Essentially, all vaccines are used to stimulate and train the body’s immune system to recognize and destroy pathogens. Traditional vaccines contain either killed or weakened forms of a virus or bacterium or proteins associated with the pathogen to provoke an immune response. Rather than introducing a pathogen or associated protein directly, mRNA vaccines introduce genetic information that instructs cells to make proteins that are associated with the pathogens, triggering an immune system response.

While mRNA vaccines have several major advantages over traditional vaccines – precise immune responses, rapid development and production processes, inherent safety – there are a few significant drawbacks. The most critical of these is the overall thermal instability of RNA, which begins to break down above freezing temperatures. As a result, mRNA vaccines require stringent cold chain conditions for manufacturing, storage and worldwide distribution (-20°C for Moderna, -80°C for Pfizer-BioNTech vaccines), which has hindered the widespread utilization of them, particularly in rural areas and developing countries that lack ultracold freezers and cold-chain assurance. To make mRNA vaccines much more broadly accessible, it is critical to improve mRNA vaccine stability while maintaining efficacy and safety.

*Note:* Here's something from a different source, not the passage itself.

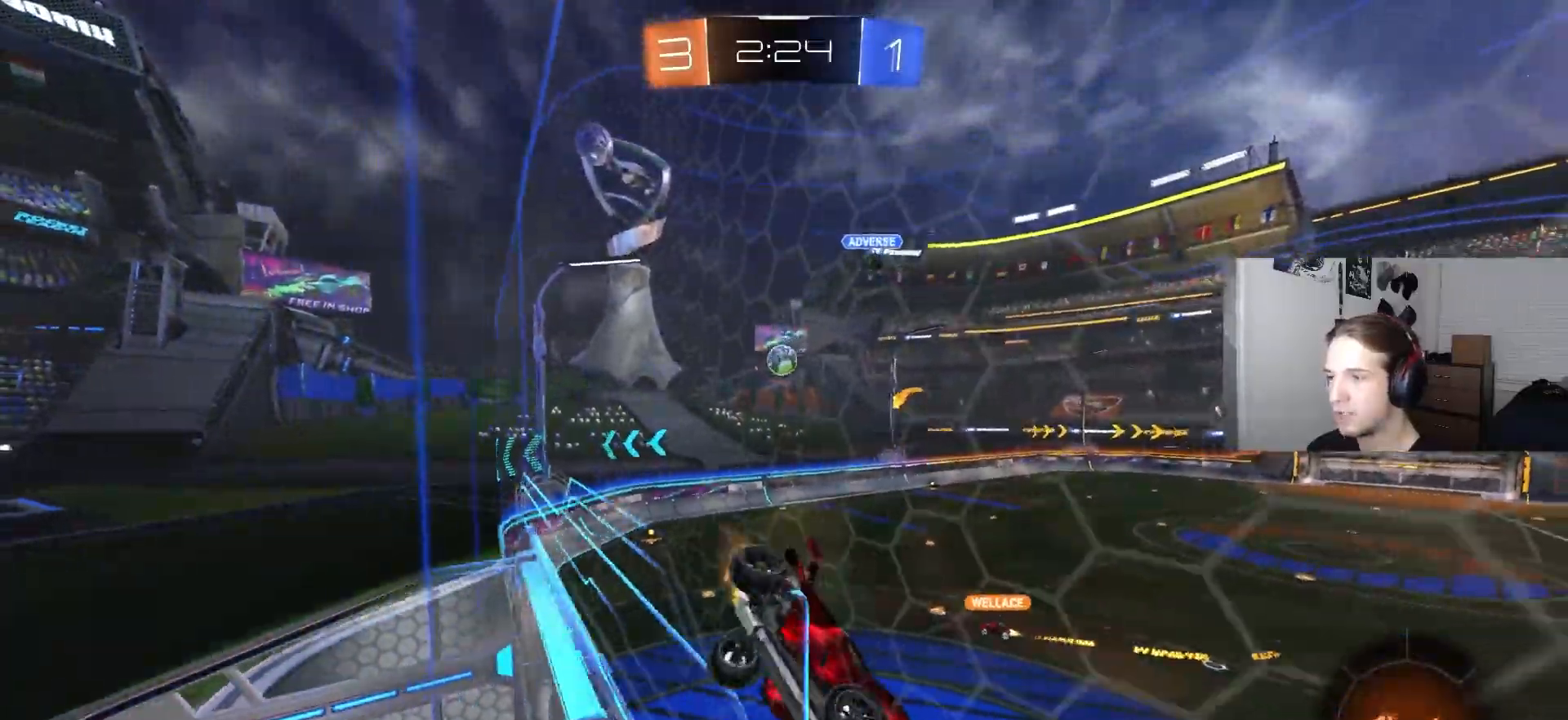
{"buttons": ["R2"], "left_stick": "center", "right_stick": "center", "events": [[17, "CIRCLE", "down"], [33, "CROSS", "down"], [50, "left_stick", "down"], [67, "R1", "down"], [133, "TRIANGLE", "down"], [200, "CROSS", "up"], [250, "TRIANGLE", "up"], [350, "R1", "up"], [367, "CIRCLE", "up"], [383, "left_stick", "center"]]}
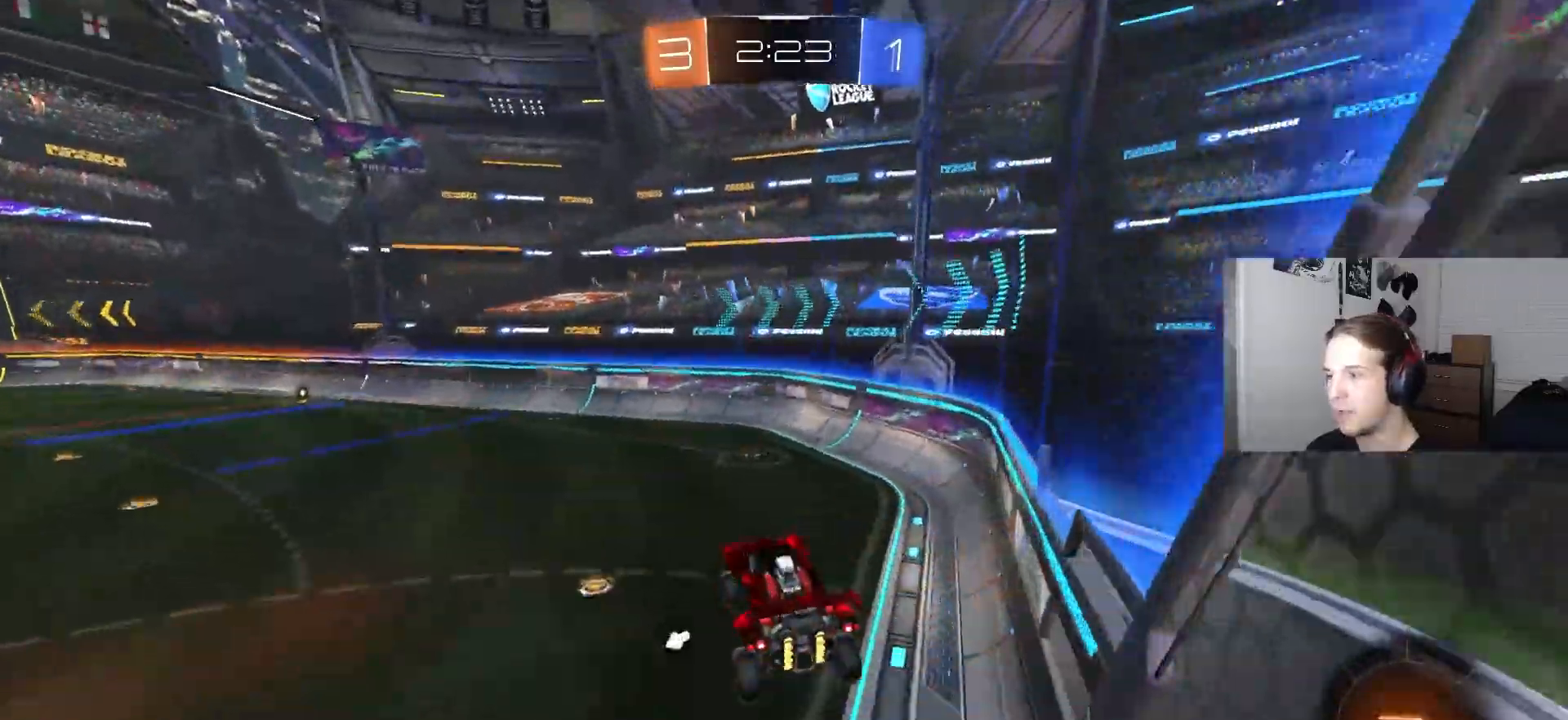
{"buttons": ["CROSS", "CIRCLE", "R2"], "left_stick": "center", "right_stick": "center", "events": [[233, "left_stick", "up-left"], [283, "CIRCLE", "down"], [300, "CROSS", "down"], [417, "CROSS", "up"], [433, "CIRCLE", "up"], [450, "left_stick", "center"], [500, "CIRCLE", "down"], [500, "CROSS", "down"]]}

A team lead by Dr. Qing Sun, assistant professor in the Artie McFerrin Department of Chemical Engineering, has been awarded a Texas A&M University X-Grant to examine and find solutions to the problems presented by mRNA vaccines. This team is composed of eight faculty members, including Sun, Dr. Arum Han, Dr. Xiaoning Qian and Dr. Yang Shen from the College of Engineering; Dr. Paul de Figueiredo, Dr. Julian Leibowitz and Dr. Jim Song from the Texas A&M University School of Medicine; and Dr. Xiuren Zhang from the Texas A&M University College of Agriculture and Life Sciences. The overarching goal of the project, titled “A Multidisciplinary Platform to Develop Thermally Stable and Highly Efficient mRNA Vaccines,” is to develop an integrated platform that includes high throughput deep learning and novel experimental systems that predict and produce thermally stable mRNA vaccines.

The X-Grant team will develop a machine-learning platform that utilizes deep learning to predict the thermal stabilities of various RNA from sequence information. The team will then develop a DNA/RNA synthesis platform that supports the prototyping of mRNA vaccines and tests the immunogenicity/efficacy of each of the prototype vaccines. The research will initially focus on COVID-19, but the goal is to make the platform flexible enough to expand into other infectious agents, cancers and other significant human diseases.

X-Grants, part of the President’s Excellence Fund at Texas A&M University, is an interdisciplinary program designed to bring faculty together across disciplines. The program’s goal is to unlock creative and imaginative ideas that will address important problems in areas that will significantly impact the most important challenges facing global society. For round four of the X-Grants program, there were more than 200 proposals submitted to the program and eight were finally funded.